> **TEXT SECTION**:
------------------------------------------------------------

Iraqi Kurdistan Without Blinders

by Aymenn Jawad Al-Tamimi and Phillip Smyth, The American Spectator
March 22, 2012

Ever since the 2003 invasion of Iraq, media reports have typically drawn a contrast between the relatively prosperous the areas of Iraq under the jurisdiction of the autonomous Kurdistan Regional Government (KRG) and the rest of the country.

For example, a recent piece in the Washington Post noted the construction boom in Irbil — the capital of Iraqi Kurdistan — as opposed to many parts of the nearby city of Mosul (outside KRG jurisdiction) that still remain derelict and in ruins after years of bomb attacks by al Qaeda, which even today extorts around $150 a month from most every business in the city.

None of this comes as a surprise when one takes into account the fact that the KRG has a more liberalized market economy, whereas Baghdad still maintains a centralized command system inherited from the rule of Saddam Hussein. The Soviet-model bureaucracy remains a significant barrier to reconstruction, and it is unlikely to be dismantled anytime soon. Reliance on growing oil revenues allows Baghdad not to diversify the economy.

However, in view of this economic contrast, it is often assumed that the KRG is distinguished by a policy of tolerance towards minorities. This assumption is apparent in a recent report by the New York Times entitled “Exodus from North Signals Iraqi Christians’ Decline.”

Besides noting riots by Kurdish Islamists last year that resulted in damage to Christian and Yezidi property in the town of Zakho, the report rightly draws attention to ongoing threats from Islamist militants to Christians even in the KRG areas, which have seen much less insurgent activity than elsewhere in the country.

Nonetheless, this article, as with many about the KRG, depicts minority dispersion as wholly the fault of militants. Overviews of the KRG’s policies toward Christians — especially internally displaced migrants from the central and southern parts of Iraq — can only be described as a whitewash.

Specifically, the Times report takes note of KRG claims that “the Kurdish government has offered land, free fuel and other assistance to Christians as they have arrived from Baghdad, and it has opened its universities to students from Mosul.” What goes unmentioned is that the land and housing offered by the KRG to internally displaced Christian migrants are generally of poor quality and situated in very remote locations.

According to Juliana Taimoorazy, president of the Iraqi Christian Relief organization, “Once in the north the Christians have to join the Kurdish Democratic Party (KDP) to be able to live modestly. However, many refuse to do so and are experiencing poverty [and] lack of education”.

In a similar vein, a 2007 report by United States Commission on International Religious Freedom pointed out:

    KRG officials were also reported to have used public works projects to divert water and other vital resources from Chaldo-Assyrian to Kurdish communities… leading to mass exodus, which was later followed by the seizure and conversion of abandoned Chaldo-Assyrian property by the local Kurdish population.

Nor was there any mention in the Times report of confiscations of Assyrian Christian lands at the hands of Kurdish Peshmerga militiamen since Iraqi Kurdistan gained autonomy in 1991. In October 2002, the KRG passed a resolution legalizing these seizures of land.

------------------------------------------------------------

> **GIVEN INSTRUCTION 1**:
Name every city or town mentioned in the article on Iraqi Kurdistan.
> **GIVEN INSTRUCTION 2**:
Extend the article on Iraqi Kurdistan by writing what comes next, beginning right after its last sentence.

> **DATA BLOCK**:
------------------------------------------------------------

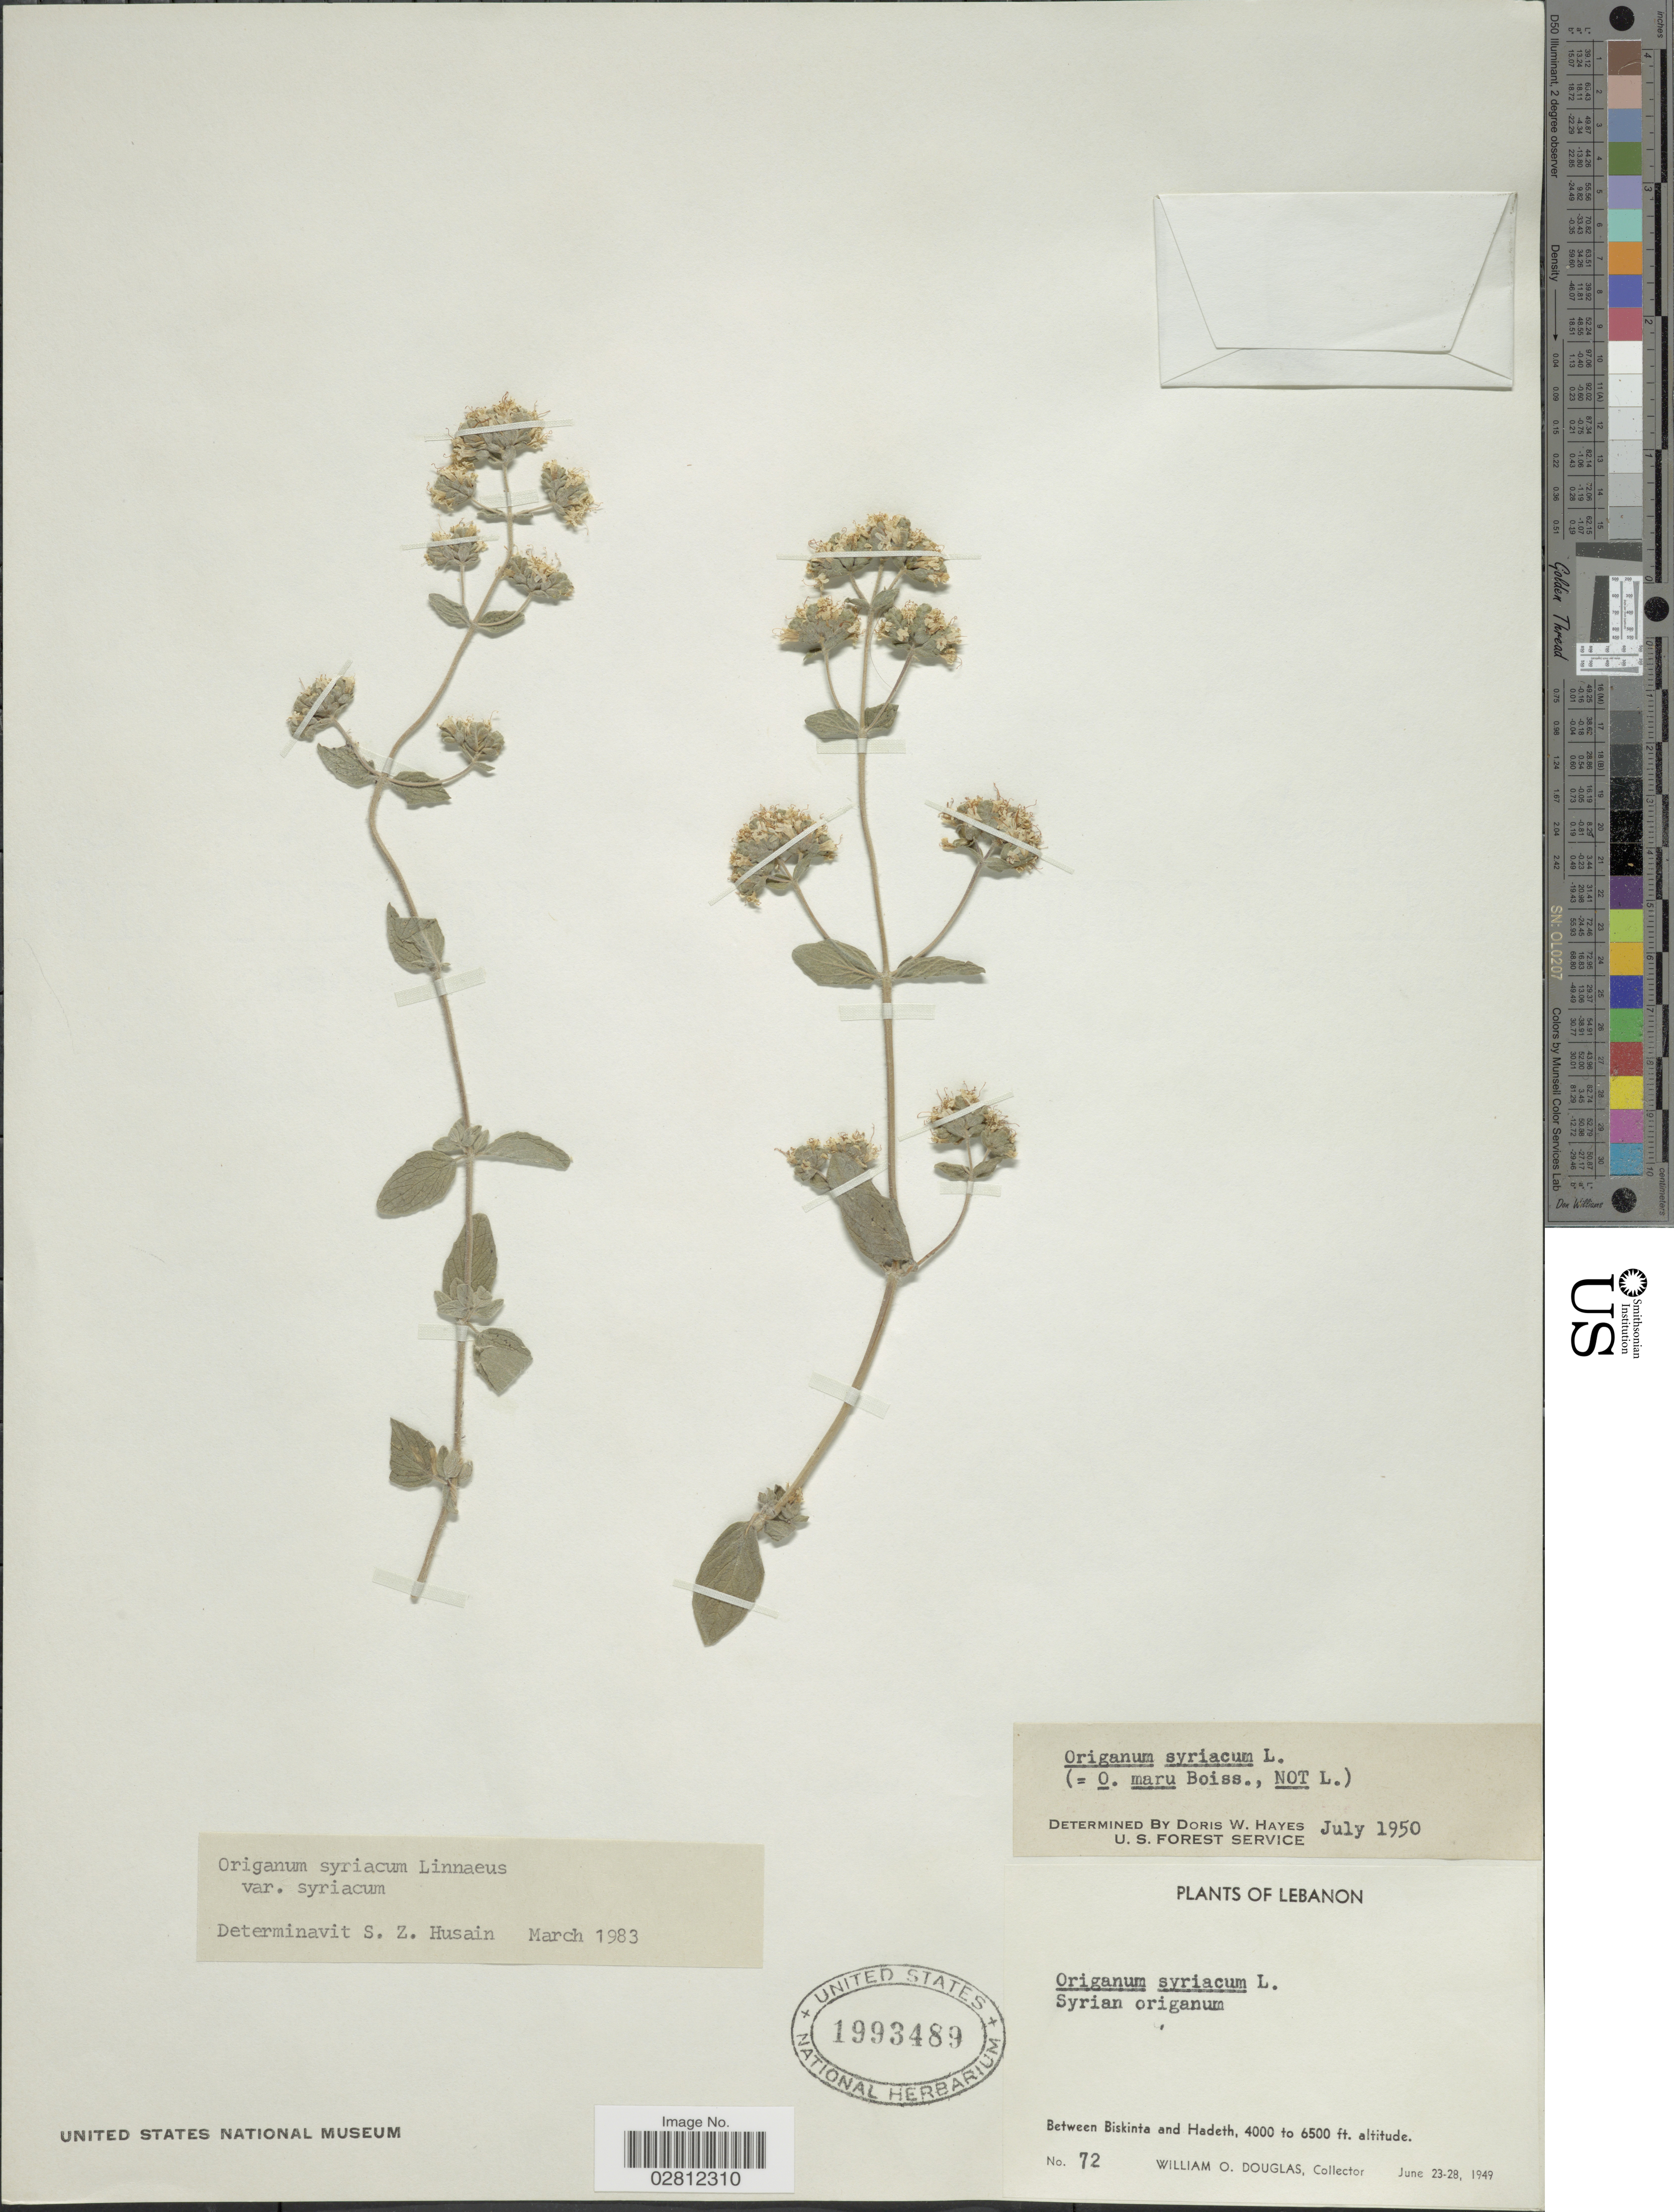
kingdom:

------------------------------------------------------------

> **RIGHT ANSWER 1**:
Irbil, Mosul, Baghdad, Zakho

> **RIGHT ANSWER 2**:
Similarly, the report claimed the following: “Christians do not lack a political voice. They sit on local and provincial councils throughout the north, and hold seats in Parliament in Kurdistan and Baghdad.” These remarks minimize the manner in which the KRG has tried to marginalize many Christian groups, including the preeminent Assyrian Democratic Movement (ADM). The ADM aims to establish an autonomous province for Christians in the Nineveh plains — which would carve-out a strategically placed landmass from KRG territory. In the 2005 general elections, many Kurdish officials attempted to block supporters of the ADM from voting by not delivering ballot boxes to Assyrian districts, while election workers for the ADM were attacked and killed by Kurdish security forces.

The population of the Nineveh Plains is mainly composed of Christians and Yezidis, the latter of whom belong to an esoteric religious group and do not identify as Kurds. Nonetheless, Yezidis are not recognized as a distinct ethnic group by the KRG.

In a leaked 2006 cable provided by Wikileaks, Yezidi Movement for Progress and Reform leader Waad Hamad Matto accused the Kurds of hindering Yezidi leaders’ security, disrupting water shipments to Yezidi villages, and of sending armed forces to assert control over Yezidi areas.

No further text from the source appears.